• Instructions for the task
In the passage on obstacle-avoiding path computation, what does the alpha shape become when the alpha value approaches infinity?

[Text passage — start]

This section will briefly introduce the work related to the different components of our approach (see Figure 5). For the first component, several algorithms have been devised to compute the MD between 2D shapes. Chin and Wang [21] propose an algorithm aiming to minimize the distance of vertices between convex polygons. Toussaint and Bhattacharya [22] give the solution to finding the MD between two sets of 2D points, by applying the rotation callipers algorithm [23] for computing the MD between two convex polygons. Yang et al. [24] also present a method to compute the MD between two convex polygons, yet based on a specific data structure. We adopt the rotation callipers algorithm [23], because it directly provides the MD between two convex polygonal obstacles, and it can be easily implemented.
The second step in our approach is to group obstacles. Algorithms for grouping polygons have been extensively studied for automated map generalization. For example, Li et al. [25] put buildings into groups according to many constraints, such as proximity, similarity, common region, common orientation, etc. This type of grouping does not rely on a single criterion, such as the distance between two polygons. In contrast, the only criterion in our grouping method is the MD between obstacles.
The third step in our approach is to select the grouped obstacles. The purpose of the selection is to reduce the number of obstacles and to keep only those influencing the path computation. A convex hull (CH) can be used for this purpose. A CH represents the convex boundary of a point set. It is a convex polygon bounding all of the points with the minimum area [8]. Swobodzinski and Raubal [3] introduce a path computation in a room to select objects by the CH and to avoid them. This method checks the intersections of the objects with a related CH and then locates the objects influencing paths for a user. Finally, paths are always on the last CH without any intersection of objects. The final CH actually selects related objects for obstacle-avoiding paths. However, the method in [3] does not take the user dimensions into account. The path computation may result in inaccessible paths in some situations. Instead, we adopt the CH to select the obstacle groups.
The next step in our approach is the boundary computation for the selected obstacle groups. The alpha shapes method can be employed to compute non-convex boundaries of a point set. In the 2D plane, the alpha shapes of a point set are different polygons formed by the point set [26]. Each alpha shape (i.e., a polygon) is determined by a value (i.e., the alpha value). The alpha shape is the CH when the alpha value approaches infinity, and it becomes the set of points when the alpha value equals zero [27]. Other alpha values in between zero and infinity correspond to the number of non-convex polygons of the point set. We adopt the alpha shapes method to compute the non-convex boundaries for obstacle groups, which helps us to find separated boundaries for different groups of obstacles.
The common way to compute the alpha shapes is by employing Delaunay triangulation (DT) [27]. For a set of points P, the DT is a decomposition consisting of a set of triangles in which there is no other point inside the circumcircle of each triangle [8]. Based on the DT, the alpha test results in the alpha shape by using an alpha value: for each triangle in the DT, if the length of every edge in the triangle is less than the alpha value, then the triangle needs to be preserved; otherwise, the triangle will be removed. The boundary of all of the preserved triangles forms the alpha shape.

[Text passage — finish]
[The data — start]

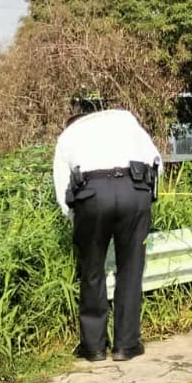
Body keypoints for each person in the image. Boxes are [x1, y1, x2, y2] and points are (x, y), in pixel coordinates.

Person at [53, 98, 162, 363]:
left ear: (75, 119)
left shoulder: (68, 135)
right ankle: (126, 346)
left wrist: (76, 219)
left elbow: (61, 187)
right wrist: (148, 200)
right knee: (130, 270)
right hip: (134, 191)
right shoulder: (125, 119)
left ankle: (94, 348)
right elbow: (157, 161)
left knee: (92, 270)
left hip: (91, 196)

[The data — finish]

• Completed task
The convex hull (CH).